Aare Afe Babalola (second right) in a handshake with Mr Olamide Popoola, while his wife, Yeye Aare Modupe Babalola (right), the Vice Chancellor of Afe Babalola University (ABUAD), Professor Michael Ajisafe and Professor Israel Owolabi watch, during the celebration of international entrepreneurial competition won by Mr Popoola, in London.
The Afe Babalola University, Ado Ekiti (ABUAD), was in celebratory mood at the weekend, when the founder, Aare Afe Babalola, management, staff members and students of the institution celebrated a fresh graduate of ABUAD, Mr Olamide Popoola, who led a team to win an international entrepreneurial competition in London.
Popoola, a fresh graduate of Petroleum Engineering, had led a team of other students from other Nigerian private universities namely: Babcock University, Ilisan-Remo and Ajayi Crowther University, Oyo town, to the “Unilever future leaders league” competition and came first in one of the categories and second in another.
According to Olamide, students from 30 countries across the world participated in the grand finale of the Unilever contest in London, England, with his team winning the number one category award for “authentically on brand, relevant to target audience and talk-ability and share-ability.”
Popoola said he had earlier led his team to win the Unilever national contest in Lagos in October 2015 and later went on to win the continental edition in South Africa, before winning the global edition staged in London.

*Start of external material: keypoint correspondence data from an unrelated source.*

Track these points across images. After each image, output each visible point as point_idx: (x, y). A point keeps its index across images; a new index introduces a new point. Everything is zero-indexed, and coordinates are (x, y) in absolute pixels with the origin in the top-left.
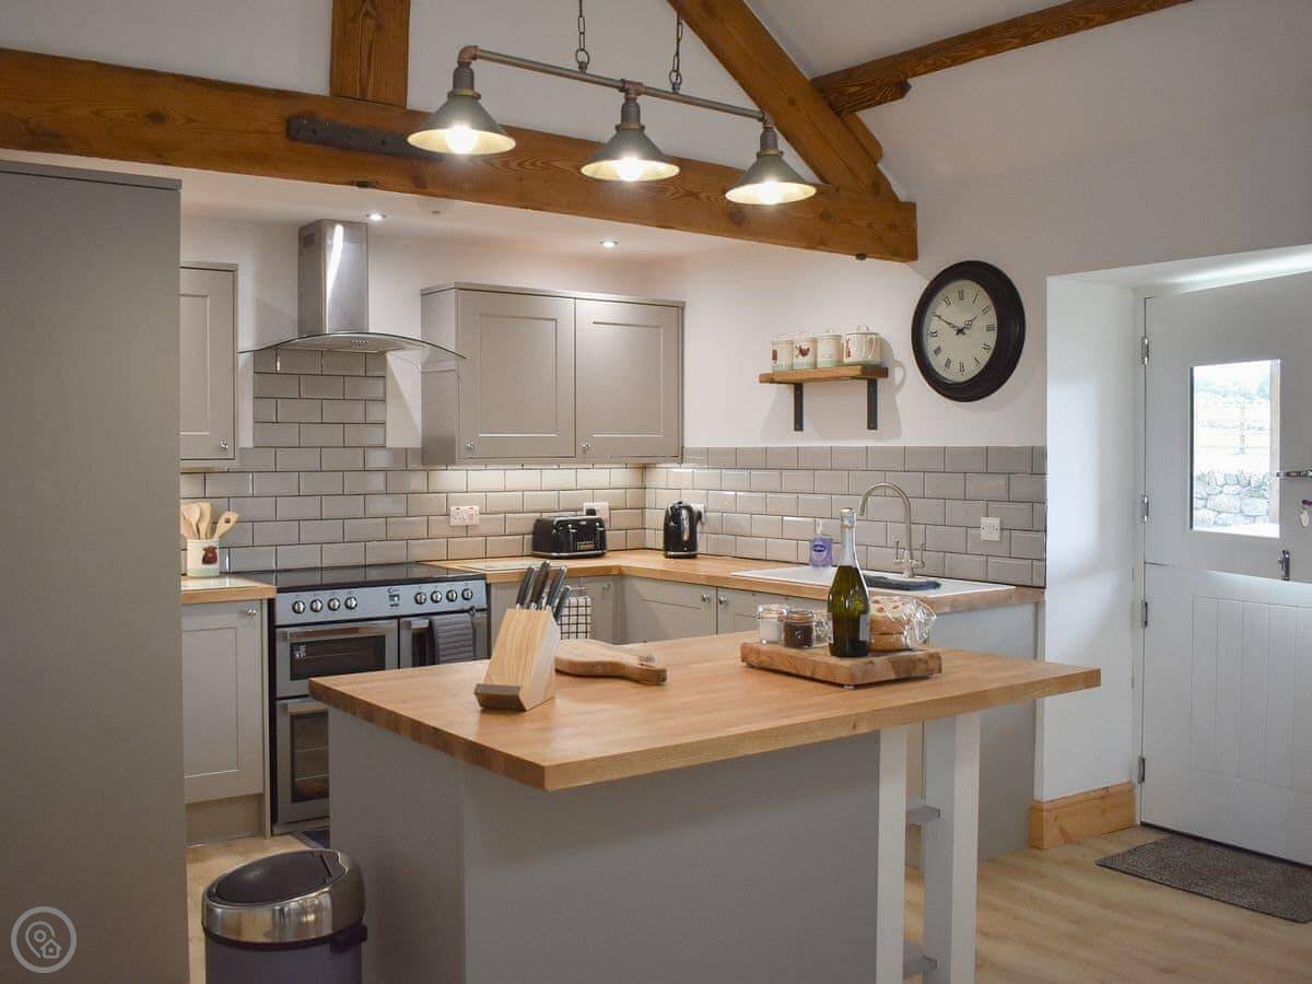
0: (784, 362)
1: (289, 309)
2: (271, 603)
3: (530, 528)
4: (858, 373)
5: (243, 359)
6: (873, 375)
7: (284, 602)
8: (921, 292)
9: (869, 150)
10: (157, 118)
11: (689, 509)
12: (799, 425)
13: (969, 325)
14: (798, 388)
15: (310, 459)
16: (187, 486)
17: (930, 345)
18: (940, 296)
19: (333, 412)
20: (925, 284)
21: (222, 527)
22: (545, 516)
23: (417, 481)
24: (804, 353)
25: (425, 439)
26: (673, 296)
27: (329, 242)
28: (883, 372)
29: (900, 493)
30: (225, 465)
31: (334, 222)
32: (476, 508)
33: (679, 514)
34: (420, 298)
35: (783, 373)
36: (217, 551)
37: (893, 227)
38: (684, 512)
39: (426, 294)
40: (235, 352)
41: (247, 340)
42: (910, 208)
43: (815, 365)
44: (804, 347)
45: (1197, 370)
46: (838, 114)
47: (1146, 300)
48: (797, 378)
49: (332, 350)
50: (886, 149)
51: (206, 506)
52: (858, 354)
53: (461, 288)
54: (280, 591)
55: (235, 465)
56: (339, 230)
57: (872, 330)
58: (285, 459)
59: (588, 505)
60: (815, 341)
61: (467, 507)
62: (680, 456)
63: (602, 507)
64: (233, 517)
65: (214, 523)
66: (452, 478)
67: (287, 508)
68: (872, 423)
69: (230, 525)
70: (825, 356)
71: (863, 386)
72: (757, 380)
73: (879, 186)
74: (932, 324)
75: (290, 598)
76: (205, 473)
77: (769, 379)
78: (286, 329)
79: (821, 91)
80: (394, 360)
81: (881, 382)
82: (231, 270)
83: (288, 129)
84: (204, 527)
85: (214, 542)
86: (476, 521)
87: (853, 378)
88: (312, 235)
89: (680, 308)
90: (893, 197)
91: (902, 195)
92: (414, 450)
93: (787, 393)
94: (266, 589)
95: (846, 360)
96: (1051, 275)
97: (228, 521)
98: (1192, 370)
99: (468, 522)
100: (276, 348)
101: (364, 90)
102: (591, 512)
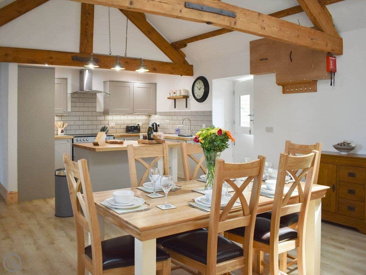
0: (171, 95)
1: (78, 85)
2: (73, 139)
3: (125, 127)
4: (183, 97)
5: (69, 95)
6: (186, 97)
7: (75, 139)
8: (193, 82)
9: (183, 56)
10: (51, 58)
11: (156, 124)
12: (175, 107)
13: (201, 88)
14: (175, 100)
15: (82, 114)
16: (56, 118)
17: (195, 92)
18: (196, 83)
19: (86, 105)
20: (194, 80)
21: (65, 126)
22: (129, 125)
23: (102, 118)
24: (175, 93)
25: (104, 110)
26: (154, 82)
27: (85, 73)
28: (188, 97)
29: (189, 120)
30: (65, 115)
31: (86, 69)
32: (114, 123)
33: (154, 125)
34: (103, 83)
35: (171, 97)
36: (64, 131)
37: (188, 70)
38: (155, 124)
39: (104, 82)
40: (67, 94)
41: (70, 91)
42: (192, 66)
43: (176, 95)
44: (175, 92)
45: (241, 96)
46: (176, 49)
47: (234, 83)
48: (175, 98)
49: (86, 93)
50: (187, 55)
51: (62, 122)
52: (183, 94)
53: (110, 81)
54: (74, 137)
55: (67, 114)
56: (87, 71)
57: (186, 89)
58: (77, 114)
59: (137, 123)
60: (176, 91)
61: (112, 123)
62: (156, 113)
63: (140, 124)
64: (67, 124)
65: (63, 125)
66: (109, 118)
67: (77, 123)
68: (187, 107)
69: (66, 126)
70: (178, 94)
71: (185, 100)
72: (167, 98)
73: (185, 62)
74: (196, 88)
75: (76, 138)
76: (62, 116)
77: (169, 98)
78: (77, 89)
79: (172, 45)
80: (98, 95)
81: (188, 99)
82: (66, 79)
83: (72, 58)
84: (61, 126)
85: (63, 129)
86: (114, 126)
87: (182, 98)
88: (82, 72)
89: (156, 84)
90: (188, 64)
91: (190, 63)
92: (102, 112)
93: (173, 100)
94: (72, 137)
95: (181, 95)
96: (214, 79)
97: (66, 125)
98: (240, 97)
99: (113, 126)
100: (75, 93)
101: (85, 51)
102: (138, 124)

Aare Afe Babalola, who expressed joy at the feat of the young ABUAD, noted that such feats, which were now common in ABUAD, had made him not to regret investing over N787.2 billion in the university, saying if there’s any regret, “it is that I didn’t start the university earlier.”
He explained that the figure was released to him recently by the audit and accounting units of the university, adding that “the spending still continues as a good number of projects aimed at ensuring unique learning environment as well as deployment of quality tutors and equipment is a permanent feature in ABUAD.”
Aare Babalola said that his university was the only tertiary institution in the country that currently had what is known as “Talent discovery directorate”, where students are made to discover their gift areas early enough and get mentored through provision of the right type of equipment until they are nurtured to stardom.
He said the institution had also instituted a “Hall of fame” for geniuses and other gifted students, who are either honoured or rewarded with cash or gifts at the end of every academic exploit.
The ABUAD founder said he was proud of the latest award-winning student of the university and those before him, saying “their outstanding academic accomplishment was a proof that my investment in the education sector is not a misplaced priority.”
Students of ABUAD, a university which started on its campus in Ado Ekiti about six years ago, recently earned global recognition when they came among the best in a Microsoft competition in the United States of America while they have also been excelling in various local and sundry competitions.